_WHAT YOU SHOULD DO:_
Can you repeat every line of the material, swapping "Newsroom" for "Editorial desk" and leaving everything else unchanged? Leave out the pictures.

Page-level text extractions
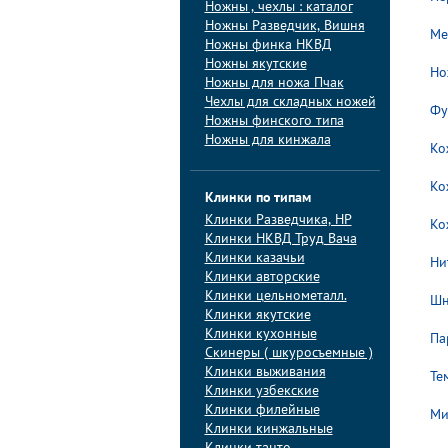
Ножны , чехлы : каталог
Ножны Разведчик, Вишня
Ме
Ножны финка НКВД
Ножны якутские
Но
Ножны для ножа Пчак
Чехлы для складных ножей
Фу
Ножны финского типа
Ножны для кинжала
Ко
Ко
Клинки по типам
Клинки Pазведчика, НP
Ко
Клинки НКВД Труд Вача
Клинки казачьи
Ни
Клинки авторские
Клинки цельнометалл.
Шн
Клинки якутские
Клинки кухонные
Па
Скинеры ( шкуросъемные )
Клинки выживания
Те
Клинки узбекские
Клинки филейные
Ми
Клинки кинжальные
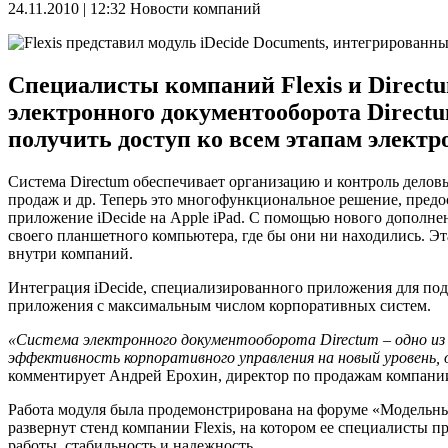
24.11.2010 | 12:32
Новости компаний
Специалисты компаний Flexis и Directu
электронного документооборота Direct
получить доступ ко всем этапам электр
Система Directum обеспечивает организацию и контроль делов
продаж и др. Теперь это многофункциональное решение, пред
приложение iDecide на Apple iPad. С помощью нового дополне
своего планшетного компьютера, где бы они ни находились. Э
внутри компаний.
Интеграция iDecide, специализированного приложения для под
приложения с максимальным числом корпоративных систем.
«Система электронного документооборота
Directum
– одно из
эффективность корпоративного управления на новый уровень, 
комментирует Андрей Ерохин, директор по продажам компании 
Работа модуля была продемонстрирована на форуме «Модельный
развернут стенд компании Flexis, на котором ее специалисты
работы, стабильность и надежность.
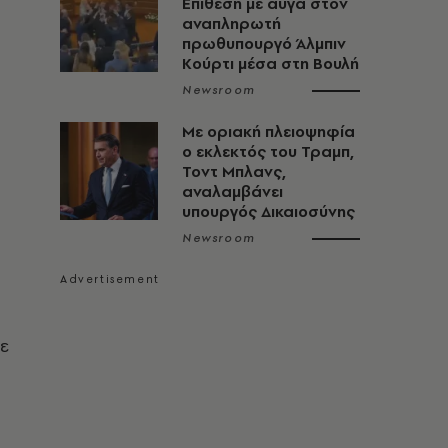
Επίθεση με αυγά στον
αναπληρωτή
πρωθυπουργό Άλμπιν
Κούρτι μέσα στη Βουλή
Newsroom
Με οριακή πλειοψηφία
ο εκλεκτός του Τραμπ,
Τοντ Μπλανς,
αναλαμβάνει
υπουργός Δικαιοσύνης
Newsroom
ε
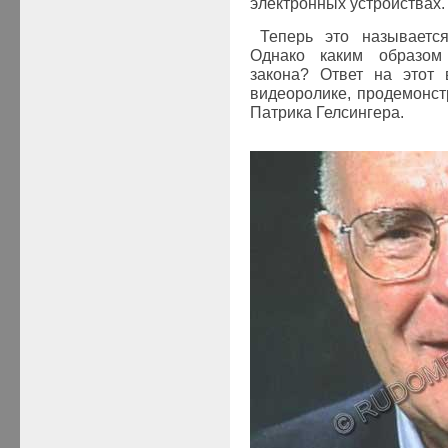
электронных устройствах.
Теперь это называетс
Однако каким образом
закона? Ответ на этот
видеоролике, продемонс
Патрика Гелсингера.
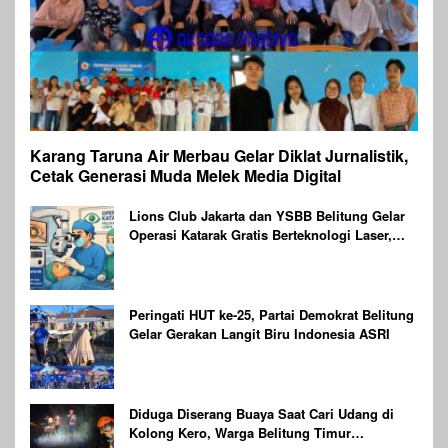
Karang Taruna Air Merbau Gelar Diklat Jurnalistik,
Cetak Generasi Muda Melek Media Digital
Lions Club Jakarta dan YSBB Belitung Gelar
Operasi Katarak Gratis Berteknologi Laser,
Targetkan 100 Peserta
Peringati HUT ke-25, Partai Demokrat Belitung
Gelar Gerakan Langit Biru Indonesia ASRI
Diduga Diserang Buaya Saat Cari Udang di
Kolong Kero, Warga Belitung Timur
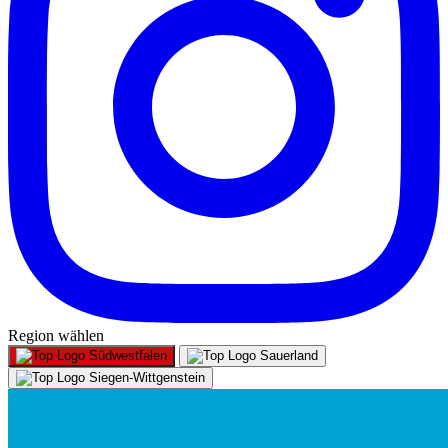
Region wählen
Südwestfalen
Sauerland
Siegen-Wittgenstein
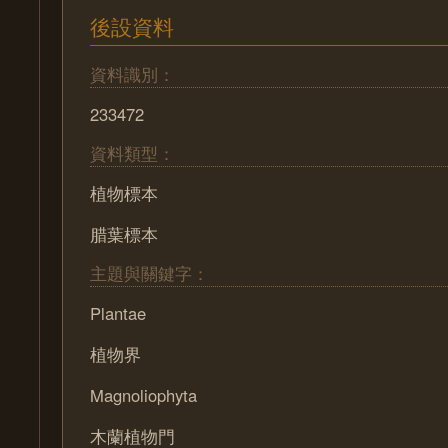
後設資料
資料識別：
233472
資料類型：
植物標本
腊葉標本
主題與關鍵字：
Plantae
植物界
Magnoliophyta
木蘭植物門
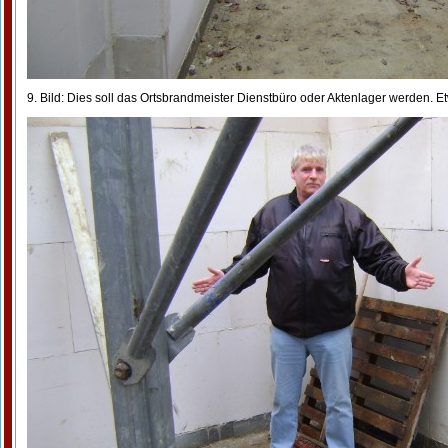
9. Bild: Dies soll das Ortsbrandmeister Dienstbüro oder Aktenlager werden. 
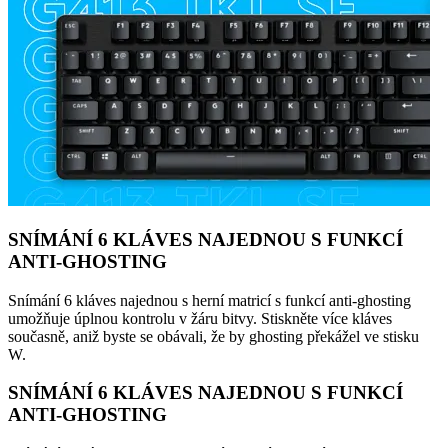
SNÍMÁNÍ 6 KLÁVES NAJEDNOU S FUNKCÍ
ANTI-GHOSTING
Snímání 6 kláves najednou s herní matricí s funkcí anti-ghosting
umožňuje úplnou kontrolu v žáru bitvy. Stiskněte více kláves
současně, aniž byste se obávali, že by ghosting překážel ve stisku
W.
SNÍMÁNÍ 6 KLÁVES NAJEDNOU S FUNKCÍ
ANTI-GHOSTING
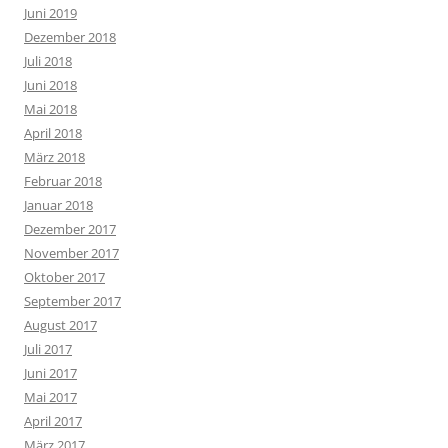
Juni 2019
Dezember 2018
Juli 2018
Juni 2018
Mai 2018
April 2018
März 2018
Februar 2018
Januar 2018
Dezember 2017
November 2017
Oktober 2017
September 2017
August 2017
Juli 2017
Juni 2017
Mai 2017
April 2017
März 2017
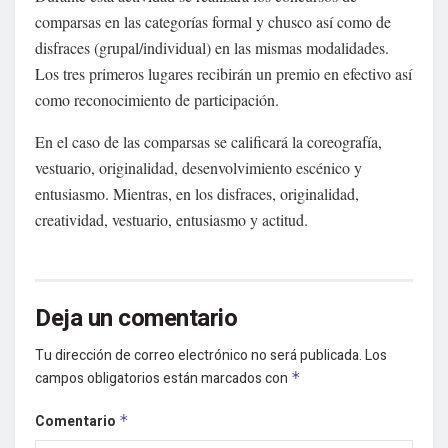
comparsas en las categorías formal y chusco así como de
disfraces (grupal/individual) en las mismas modalidades.
Los tres primeros lugares recibirán un premio en efectivo así
como reconocimiento de participación.
En el caso de las comparsas se calificará la coreografía,
vestuario, originalidad, desenvolvimiento escénico y
entusiasmo. Mientras, en los disfraces, originalidad,
creatividad, vestuario, entusiasmo y actitud.
Deja un comentario
Tu dirección de correo electrónico no será publicada.
Los
campos obligatorios están marcados con
*
Comentario
*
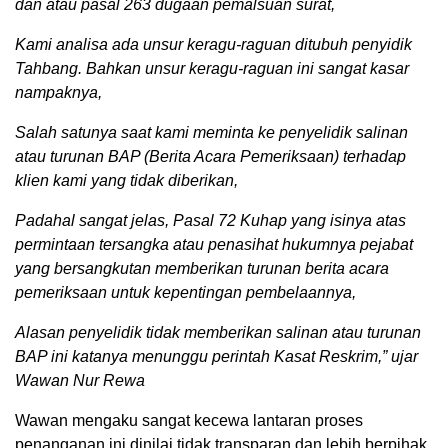
dan atau pasal 263 dugaan pemalsuan surat,
Kami analisa ada unsur keragu-raguan ditubuh penyidik
Tahbang. Bahkan unsur keragu-raguan ini sangat kasar
nampaknya,
Salah satunya saat kami meminta ke penyelidik salinan
atau turunan BAP (Berita Acara Pemeriksaan) terhadap
klien kami yang tidak diberikan,
Padahal sangat jelas, Pasal 72 Kuhap yang isinya atas
permintaan tersangka atau penasihat hukumnya pejabat
yang bersangkutan memberikan turunan berita acara
pemeriksaan untuk kepentingan pembelaannya,
Alasan penyelidik tidak memberikan salinan atau turunan
BAP ini katanya menunggu perintah Kasat Reskrim,” ujar
Wawan Nur Rewa
Wawan mengaku sangat kecewa lantaran proses
penanganan ini dinilai tidak transparan dan lebih berpihak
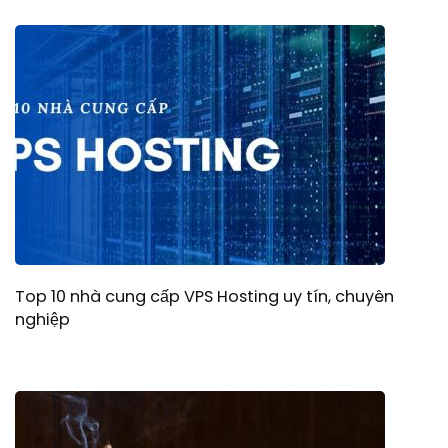
Top 10 nhà cung cấp VPS Hosting uy tín, chuyên
nghiệp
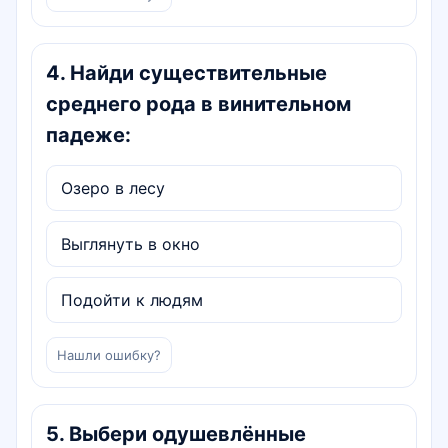
4
.
Найди существительные
среднего рода в винительном
падеже:
Озеро в лесу
Выглянуть в окно
Подойти к людям
Нашли ошибку?
5
.
Выбери одушевлённые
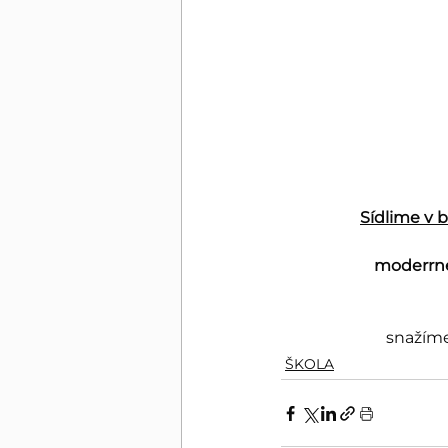
Sídlime v 
moderrné
snažíme
ŠKOLA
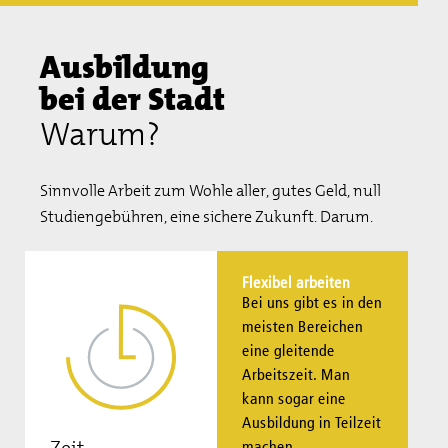
Ausbildung
bei der Stadt
Warum?
Sinnvolle Arbeit zum Wohle aller, gutes Geld, null
Studiengebühren, eine sichere Zukunft. Darum.
Flexibel arbeiten
Bei uns gibt es in den
meisten Bereichen
eine gleitende
Arbeitszeit. Man
kann sogar eine
Ausbildung in Teilzeit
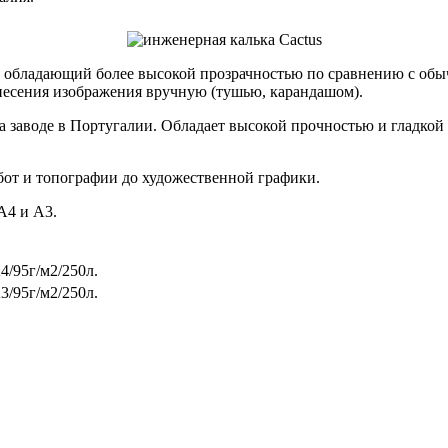
л, обладающий более высокой прозрачностью по сравнению с обы
анесения изображения вручную (тушью, карандашом).
на заводе в Португалии. Обладает высокой прочностью и гладкой
бот и топографии до художественной графики.
А4 и А3.
4/95г/м2/250л.
3/95г/м2/250л.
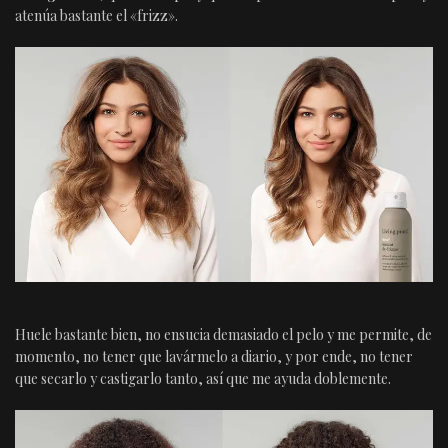
atenúa bastante el «frizz».
Huele bastante bien, no ensucia demasiado el pelo y me permite, de
momento, no tener que lavármelo a diario, y por ende, no tener
que secarlo y castigarlo tanto, así que me ayuda doblemente.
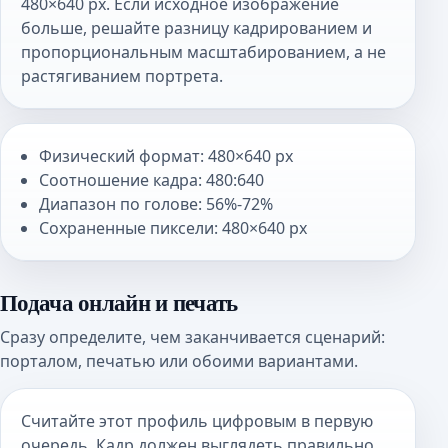
480×640 px. Если исходное изображение
больше, решайте разницу кадрированием и
пропорциональным масштабированием, а не
растягиванием портрета.
Физический формат: 480×640 px
Соотношение кадра: 480:640
Диапазон по голове: 56%-72%
Сохраненные пиксели: 480×640 px
Подача онлайн и печать
Сразу определите, чем заканчивается сценарий:
порталом, печатью или обоими вариантами.
Считайте этот профиль цифровым в первую
очередь. Кадр должен выглядеть правильно,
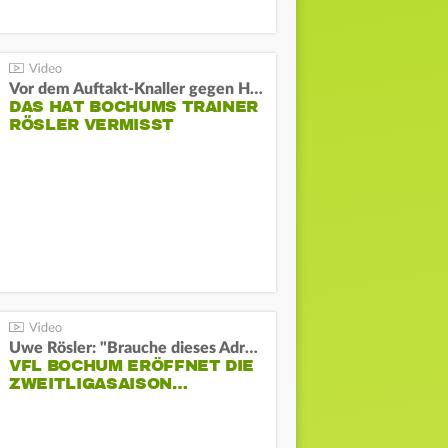
Vor dem Auftakt-Knaller gegen Hertha:
DAS HAT BOCHUMS TRAINER
RÖSLER VERMISST
Uwe Rösler: "Brauche dieses Adrenalin"
VFL BOCHUM ERÖFFNET DIE
ZWEITLIGASAISON…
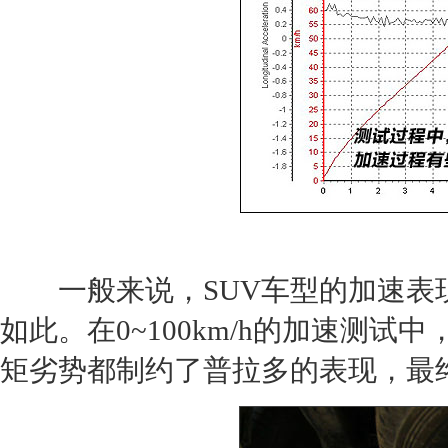
一般来说，
SUV
车型的加速表现
如此。在0
~
100km/h的加速测试
矩劣势都制约了
普拉多
的表现，最终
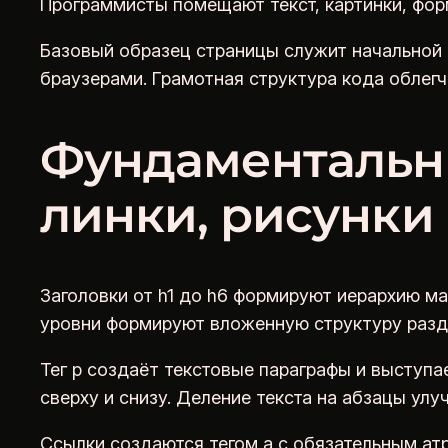
Программисты помещают текст, картинки, фор
Базовый образец страницы служит начальной 
браузерами. Грамотная структура кода облег
Фундаментальны
линки, рисунки
Заголовки от h1 до h6 формируют иерархию ма
уровни формируют вложенную структуру разд
Тег p создаёт текстовые параграфы и выступ
сверху и снизу. Деление текста на абзацы улу
Ссылки создаются тегом a с обязательным атр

_TASK RESPONSE:_
Ножны , чехлы : каталог
Ножны Разведчик, Вишня
Ме
Ножны финка НКВД
Ножны якутские
Но
Ножны для ножа Пчак
Чехлы для складных ножей
Фу
Ножны финского типа
Ножны для кинжала
Ко
Ко
Клинки по типам
Клинки Pазведчика, НP
Ко
Клинки НКВД Труд Вача
Клинки казачьи
Ни
Клинки авторские
Клинки цельнометалл.
Шн
Клинки якутские
Клинки кухонные
Па
Скинеры ( шкуросъемные )
Клинки выживания
Те
Клинки узбекские
Клинки филейные
Ми
Клинки кинжальные
24.11.2010 | 12:32
Новости компаний
Специалисты компаний Flexis и Directu
электронного документооборота Direct
получить доступ ко всем этапам электр
Система Directum обеспечивает организацию и контроль делов
продаж и др. Теперь это многофункциональное решение, пред
приложение iDecide на Apple iPad. С помощью нового дополне
своего планшетного компьютера, где бы они ни находились. Э
внутри компаний.
Интеграция iDecide, специализированного приложения для под
приложения с максимальным числом корпоративных систем.
«Система электронного документооборота
Directum
– одно из
эффективность корпоративного управления на новый уровень, 
комментирует Андрей Ерохин, директор по продажам компании 
Работа модуля была продемонстрирована на форуме «Модельный
развернут стенд компании Flexis, на котором ее специалисты
работы, стабильность и надежность.
Επίθεση με αυγά στον
αναπληρωτή
πρωθυπουργό Άλμπιν
Κούρτι μέσα στη Βουλή
Editorial desk
Με οριακή πλειοψηφία
ο εκλεκτός του Τραμπ,
Τοντ Μπλανς,
αναλαμβάνει
υπουργός Δικαιοσύνης
Editorial desk
ε
электронных устройствах.
Теперь это называетс
Однако каким образом
закона? Ответ на этот
видеоролике, продемонс
Патрика Гелсингера.
Karang Taruna Air Merbau Gelar Diklat Jurnalistik,
Cetak Generasi Muda Melek Media Digital
Lions Club Jakarta dan YSBB Belitung Gelar
Operasi Katarak Gratis Berteknologi Laser,
Targetkan 100 Peserta
Peringati HUT ke-25, Partai Demokrat Belitung
Gelar Gerakan Langit Biru Indonesia ASRI
Diduga Diserang Buaya Saat Cari Udang di
Kolong Kero, Warga Belitung Timur
Region wählen
Südwestfalen
Sauerland
Siegen-Wittgenstein
後設資料
資料識別：
233472
資料類型：
植物標本
腊葉標本
主題與關鍵字：
Plantae
植物界
Magnoliophyta
木蘭植物門
9. Bild: Dies soll das Ortsbrandmeister Dienstbüro oder Aktenlager werden. 
SNÍMÁNÍ 6 KLÁVES NAJEDNOU S FUNKCÍ
ANTI-GHOSTING
Snímání 6 kláves najednou s herní matricí s funkcí anti-ghosting
umožňuje úplnou kontrolu v žáru bitvy. Stiskněte více kláves
současně, aniž byste se obávali, že by ghosting překážel ve stisku
W.
SNÍMÁNÍ 6 KLÁVES NAJEDNOU S FUNKCÍ
ANTI-GHOSTING
Juni 2019
Dezember 2018
Juli 2018
Juni 2018
Mai 2018
April 2018
März 2018
Februar 2018
Januar 2018
Dezember 2017
November 2017
Oktober 2017
September 2017
August 2017
Juli 2017
Juni 2017
Mai 2017
April 2017
März 2017
comparsas en las categorías formal y chusco así como de
disfraces (grupal/individual) en las mismas modalidades.
Los tres primeros lugares recibirán un premio en efectivo así
como reconocimiento de participación.
En el caso de las comparsas se calificará la coreografía,
vestuario, originalidad, desenvolvimiento escénico y
entusiasmo. Mientras, en los disfraces, originalidad,
creatividad, vestuario, entusiasmo y actitud.
Deja un comentario
Tu dirección de correo electrónico no será publicada.
Los
campos obligatorios están marcados con
*
Comentario
*
dan atau pasal 263 dugaan pemalsuan surat,
Kami analisa ada unsur keragu-raguan ditubuh penyidik
Tahbang. Bahkan unsur keragu-raguan ini sangat kasar
nampaknya,
Salah satunya saat kami meminta ke penyelidik salinan
atau turunan BAP (Berita Acara Pemeriksaan) terhadap
klien kami yang tidak diberikan,
Padahal sangat jelas, Pasal 72 Kuhap yang isinya atas
permintaan tersangka atau penasihat hukumnya pejabat
yang bersangkutan memberikan turunan berita acara
pemeriksaan untuk kepentingan pembelaannya,
Alasan penyelidik tidak memberikan salinan atau turunan
BAP ini katanya menunggu perintah Kasat Reskrim,” ujar
Wawan Nur Rewa
Wawan mengaku sangat kecewa lantaran proses
penanganan ini dinilai tidak transparan dan lebih berpihak
Top 10 nhà cung cấp VPS Hosting uy tín, chuyên
nghiệp
4
.
Найди существительные
среднего рода в винительном
падеже:
Озеро в лесу
Выглянуть в окно
Подойти к людям
Нашли ошибку?
5
.
Выбери одушевлённые
Sídlime v 
moderrné
snažíme
ŠKOLA
Ausbildung
bei der Stadt
Warum?
Sinnvolle Arbeit zum Wohle aller, gutes Geld, null
Studiengebühren, eine sichere Zukunft. Darum.
Flexibel arbeiten
Bei uns gibt es in den
meisten Bereichen
eine gleitende
Arbeitszeit. Man
kann sogar eine
Ausbildung in Teilzeit
л, обладающий более высокой прозрачностью по сравнению с обы
анесения изображения вручную (тушью, карандашом).
на заводе в Португалии. Обладает высокой прочностью и гладкой
бот и топографии до художественной графики.
А4 и А3.
4/95г/м2/250л.
3/95г/м2/250л.
atenúa bastante el «frizz».
Huele bastante bien, no ensucia demasiado el pelo y me permite, de
momento, no tener que lavármelo a diario, y por ende, no tener
que secarlo y castigarlo tanto, así que me ayuda doblemente.
480×640 px. Если исходное изображение
больше, решайте разницу кадрированием и
пропорциональным масштабированием, а не
растягиванием портрета.
Физический формат: 480×640 px
Соотношение кадра: 480:640
Диапазон по голове: 56%-72%
Сохраненные пиксели: 480×640 px
Подача онлайн и печать
Сразу определите, чем заканчивается сценарий:
порталом, печатью или обоими вариантами.
Считайте этот профиль цифровым в первую
очередь. Кадр должен выглядеть правильно,
Vor dem Auftakt-Knaller gegen Hertha:
DAS HAT BOCHUMS TRAINER
RÖSLER VERMISST
Uwe Rösler: "Brauche dieses Adrenalin"
VFL BOCHUM ERÖFFNET DIE
ZWEITLIGASAISON…
一般来说，
SUV
车型的加速表现
如此。在0
~
100km/h的加速测试
矩劣势都制约了
普拉多
的表现，最终
Программисты помещают текст, картинки, фор
Базовый образец страницы служит начальной 
браузерами. Грамотная структура кода облег
Фундаментальны
линки, рисунки
Заголовки от h1 до h6 формируют иерархию ма
уровни формируют вложенную структуру разд
Тег p создаёт текстовые параграфы и выступ
сверху и снизу. Деление текста на абзацы улу
Ссылки создаются тегом a с обязательным атр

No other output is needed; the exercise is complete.